A phobia, from the Greek word phobos meaning fear, is a persistent, irrational fear of a situation or item that is out of proportion to the actual danger posed. Traditionally, therapists have attempted to help phobia sufferers through controlled exposure to the threatening object, taking a person with a fear of heights up a tall building, for example, gradually increasing the height as the fear recedes.

But animal phobias are quite difficult to treat with these methods, the time involved makes the treatment cost ineffective and using live animals brings a degree of uncertainty to the situation.
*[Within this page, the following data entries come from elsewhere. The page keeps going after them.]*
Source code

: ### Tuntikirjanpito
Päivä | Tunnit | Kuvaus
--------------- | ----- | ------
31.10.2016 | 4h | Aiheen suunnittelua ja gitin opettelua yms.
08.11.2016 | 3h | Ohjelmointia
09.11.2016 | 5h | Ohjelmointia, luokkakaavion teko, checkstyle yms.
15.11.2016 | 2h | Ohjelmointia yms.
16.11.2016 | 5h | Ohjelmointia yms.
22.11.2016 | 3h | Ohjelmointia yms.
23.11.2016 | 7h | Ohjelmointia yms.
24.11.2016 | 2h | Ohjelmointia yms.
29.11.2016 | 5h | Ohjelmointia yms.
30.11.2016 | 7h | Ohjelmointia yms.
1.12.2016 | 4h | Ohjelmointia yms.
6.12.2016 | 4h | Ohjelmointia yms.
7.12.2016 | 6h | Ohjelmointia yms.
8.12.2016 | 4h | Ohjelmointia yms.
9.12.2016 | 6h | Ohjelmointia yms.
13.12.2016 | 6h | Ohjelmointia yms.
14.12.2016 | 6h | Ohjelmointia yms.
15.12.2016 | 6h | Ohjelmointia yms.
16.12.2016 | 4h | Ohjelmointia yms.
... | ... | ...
To overcome these problems, therapists initially turned to virtual reality (VR) techniques, using computer generated simulations displayed on head mounted sets to help sufferers acclimatise to perceived threats.

However even VR techniques have drawbacks; notably, interaction between the patient and the therapist is restricted while using headsets. The new technology using the therapeutic lamp allows for a much greater relationship between the two, decreasing the patient’s awareness of the technology being used.

So what is the therapeutic lamp and how is it being used to help alleviate phobia sufferers?

The basic technology involves a camera similar to that used in Kinect type computer games to detect and track movements made by the patient’s hands and display them on a screen. In the initial trial versions of the system, other objects are included including a coffee mug and a fly swatter. Computer generated simulations of various types of cockroaches and spiders are then added to the visual display, so that the insects appear to be actually walking around and over the patient’s hands.

The therapist has options to control the number, size, type and movement of the insects, the spider could build a web, or the cockroach could spread its wings, for example, depending on the reactions of the patient. At the same time, the therapist can record the responses and degree of discomfort experienced by the patient.

By making the interaction between the patient and his or her phobia more of a game, the therapeutic lamp system gives both patient and therapist more control over the confrontation of the phobia, while allowing for a much greater common interface between the therapist and patient.